Could you give this data again with every "Steve Jobs" changed to "Speaker", keeping everything else the same and leaving out the pictures?

> _DATA TO USE_:
== Segment start ==

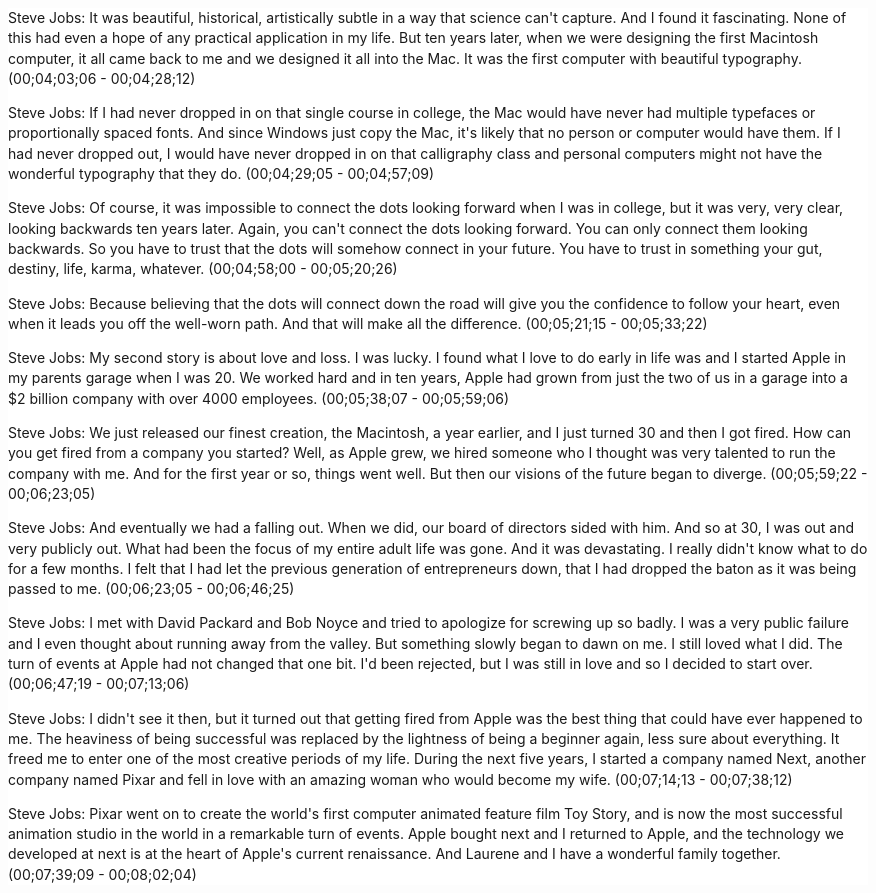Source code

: Steve Jobs: It was beautiful, historical, artistically subtle in a way that science can't capture. And I found it fascinating. None of this had even a hope of any practical application in my life. But ten years later, when we were designing the first Macintosh computer, it all came back to me and we designed it all into the Mac. It was the first computer with beautiful typography. (00;04;03;06 - 00;04;28;12)

Steve Jobs: If I had never dropped in on that single course in college, the Mac would have never had multiple typefaces or proportionally spaced fonts. And since Windows just copy the Mac, it's likely that no person or computer would have them. If I had never dropped out, I would have never dropped in on that calligraphy class and personal computers might not have the wonderful typography that they do. (00;04;29;05 - 00;04;57;09)

Steve Jobs: Of course, it was impossible to connect the dots looking forward when I was in college, but it was very, very clear, looking backwards ten years later. Again, you can't connect the dots looking forward. You can only connect them looking backwards. So you have to trust that the dots will somehow connect in your future. You have to trust in something your gut, destiny, life, karma, whatever. (00;04;58;00 - 00;05;20;26)

Steve Jobs: Because believing that the dots will connect down the road will give you the confidence to follow your heart, even when it leads you off the well-worn path. And that will make all the difference. (00;05;21;15 - 00;05;33;22)

Steve Jobs: My second story is about love and loss. I was lucky. I found what I love to do early in life was and I started Apple in my parents garage when I was 20. We worked hard and in ten years, Apple had grown from just the two of us in a garage into a $2 billion company with over 4000 employees. (00;05;38;07 - 00;05;59;06)

Steve Jobs: We just released our finest creation, the Macintosh, a year earlier, and I just turned 30 and then I got fired. How can you get fired from a company you started? Well, as Apple grew, we hired someone who I thought was very talented to run the company with me. And for the first year or so, things went well. But then our visions of the future began to diverge. (00;05;59;22 - 00;06;23;05)

Steve Jobs: And eventually we had a falling out. When we did, our board of directors sided with him. And so at 30, I was out and very publicly out. What had been the focus of my entire adult life was gone. And it was devastating. I really didn't know what to do for a few months. I felt that I had let the previous generation of entrepreneurs down, that I had dropped the baton as it was being passed to me. (00;06;23;05 - 00;06;46;25)

Steve Jobs: I met with David Packard and Bob Noyce and tried to apologize for screwing up so badly. I was a very public failure and I even thought about running away from the valley. But something slowly began to dawn on me. I still loved what I did. The turn of events at Apple had not changed that one bit. I'd been rejected, but I was still in love and so I decided to start over. (00;06;47;19 - 00;07;13;06)

Steve Jobs: I didn't see it then, but it turned out that getting fired from Apple was the best thing that could have ever happened to me. The heaviness of being successful was replaced by the lightness of being a beginner again, less sure about everything. It freed me to enter one of the most creative periods of my life. During the next five years, I started a company named Next, another company named Pixar and fell in love with an amazing woman who would become my wife. (00;07;14;13 - 00;07;38;12)

Steve Jobs: Pixar went on to create the world's first computer animated feature film Toy Story, and is now the most successful animation studio in the world in a remarkable turn of events. Apple bought next and I returned to Apple, and the technology we developed at next is at the heart of Apple's current renaissance. And Laurene and I have a wonderful family together. (00;07;39;09 - 00;08;02;04)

== Segment end ==

> _ANSWER TO THIS EXERCISE_:
Source code

: Speaker: It was beautiful, historical, artistically subtle in a way that science can't capture. And I found it fascinating. None of this had even a hope of any practical application in my life. But ten years later, when we were designing the first Macintosh computer, it all came back to me and we designed it all into the Mac. It was the first computer with beautiful typography. (00;04;03;06 - 00;04;28;12)

Speaker: If I had never dropped in on that single course in college, the Mac would have never had multiple typefaces or proportionally spaced fonts. And since Windows just copy the Mac, it's likely that no person or computer would have them. If I had never dropped out, I would have never dropped in on that calligraphy class and personal computers might not have the wonderful typography that they do. (00;04;29;05 - 00;04;57;09)

Speaker: Of course, it was impossible to connect the dots looking forward when I was in college, but it was very, very clear, looking backwards ten years later. Again, you can't connect the dots looking forward. You can only connect them looking backwards. So you have to trust that the dots will somehow connect in your future. You have to trust in something your gut, destiny, life, karma, whatever. (00;04;58;00 - 00;05;20;26)

Speaker: Because believing that the dots will connect down the road will give you the confidence to follow your heart, even when it leads you off the well-worn path. And that will make all the difference. (00;05;21;15 - 00;05;33;22)

Speaker: My second story is about love and loss. I was lucky. I found what I love to do early in life was and I started Apple in my parents garage when I was 20. We worked hard and in ten years, Apple had grown from just the two of us in a garage into a $2 billion company with over 4000 employees. (00;05;38;07 - 00;05;59;06)

Speaker: We just released our finest creation, the Macintosh, a year earlier, and I just turned 30 and then I got fired. How can you get fired from a company you started? Well, as Apple grew, we hired someone who I thought was very talented to run the company with me. And for the first year or so, things went well. But then our visions of the future began to diverge. (00;05;59;22 - 00;06;23;05)

Speaker: And eventually we had a falling out. When we did, our board of directors sided with him. And so at 30, I was out and very publicly out. What had been the focus of my entire adult life was gone. And it was devastating. I really didn't know what to do for a few months. I felt that I had let the previous generation of entrepreneurs down, that I had dropped the baton as it was being passed to me. (00;06;23;05 - 00;06;46;25)

Speaker: I met with David Packard and Bob Noyce and tried to apologize for screwing up so badly. I was a very public failure and I even thought about running away from the valley. But something slowly began to dawn on me. I still loved what I did. The turn of events at Apple had not changed that one bit. I'd been rejected, but I was still in love and so I decided to start over. (00;06;47;19 - 00;07;13;06)

Speaker: I didn't see it then, but it turned out that getting fired from Apple was the best thing that could have ever happened to me. The heaviness of being successful was replaced by the lightness of being a beginner again, less sure about everything. It freed me to enter one of the most creative periods of my life. During the next five years, I started a company named Next, another company named Pixar and fell in love with an amazing woman who would become my wife. (00;07;14;13 - 00;07;38;12)

Speaker: Pixar went on to create the world's first computer animated feature film Toy Story, and is now the most successful animation studio in the world in a remarkable turn of events. Apple bought next and I returned to Apple, and the technology we developed at next is at the heart of Apple's current renaissance. And Laurene and I have a wonderful family together. (00;07;39;09 - 00;08;02;04)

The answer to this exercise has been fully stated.